Wonderful too is the manner in which the film handles the people surrounding Ingrid. Taylor’s beefcake brother Nicky (Billy Magnuson) is a selfish and arrogant narcissist. Taylor’s husband Erza (Wyatt O’Keefe) is a sluggish painter and Ingrid’s superintendent Dan (O’Shea Jackson, Jr.) is obsessed with Batman. Each character has his or her own fixation.
The core of the film is Aubrey Plaza who is riveting in the role, running the full gambit of emotions, with no action off limits. She is at once vicious and vulnerable, charming and carnivorous and completely entrancing. In every scene, Plaza commands your attention and it is nearly impossible to look away. Though very much a playful chimera, there are more than a few moments where Ingrid will have you deeply unsettled.
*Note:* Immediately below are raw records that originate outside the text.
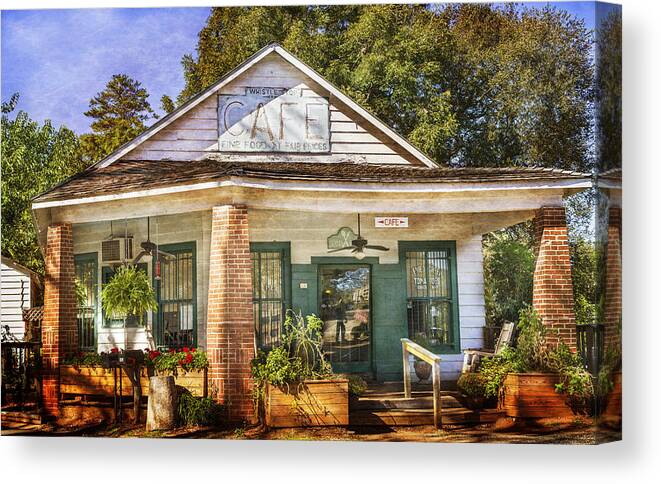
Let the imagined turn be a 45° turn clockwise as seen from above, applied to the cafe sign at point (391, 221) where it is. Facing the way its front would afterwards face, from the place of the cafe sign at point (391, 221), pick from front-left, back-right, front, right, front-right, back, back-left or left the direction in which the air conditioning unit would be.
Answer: front-right

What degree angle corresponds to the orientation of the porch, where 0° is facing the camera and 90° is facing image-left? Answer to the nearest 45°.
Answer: approximately 0°

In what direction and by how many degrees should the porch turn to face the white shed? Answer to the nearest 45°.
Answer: approximately 90° to its right

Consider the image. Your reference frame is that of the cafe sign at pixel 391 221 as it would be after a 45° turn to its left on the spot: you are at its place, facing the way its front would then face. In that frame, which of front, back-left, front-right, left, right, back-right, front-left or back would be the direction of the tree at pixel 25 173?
back-right

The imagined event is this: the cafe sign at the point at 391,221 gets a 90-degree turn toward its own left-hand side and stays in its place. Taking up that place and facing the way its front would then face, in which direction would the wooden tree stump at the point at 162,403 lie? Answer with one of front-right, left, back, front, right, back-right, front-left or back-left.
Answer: back

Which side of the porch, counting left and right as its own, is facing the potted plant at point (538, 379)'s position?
left

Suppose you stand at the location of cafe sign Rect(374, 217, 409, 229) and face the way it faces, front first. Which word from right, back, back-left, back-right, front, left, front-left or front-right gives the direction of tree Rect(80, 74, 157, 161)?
right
This is a film that teases you under the supposed genre of comedy. Like Alex in the aforementioned Kubrick classic, this is a portrait of a fetishistic and obsessive person, (an iPhone seldom leaves Ingrid’s side) who is at ease with danger. Both films pose questions of what it means to be disturbed in a violent and increasingly frenetic culture.
“Ingrid Goes West” is an offbeat, yet subtly affecting film with plenty of genuine shock edging into the obvious titters.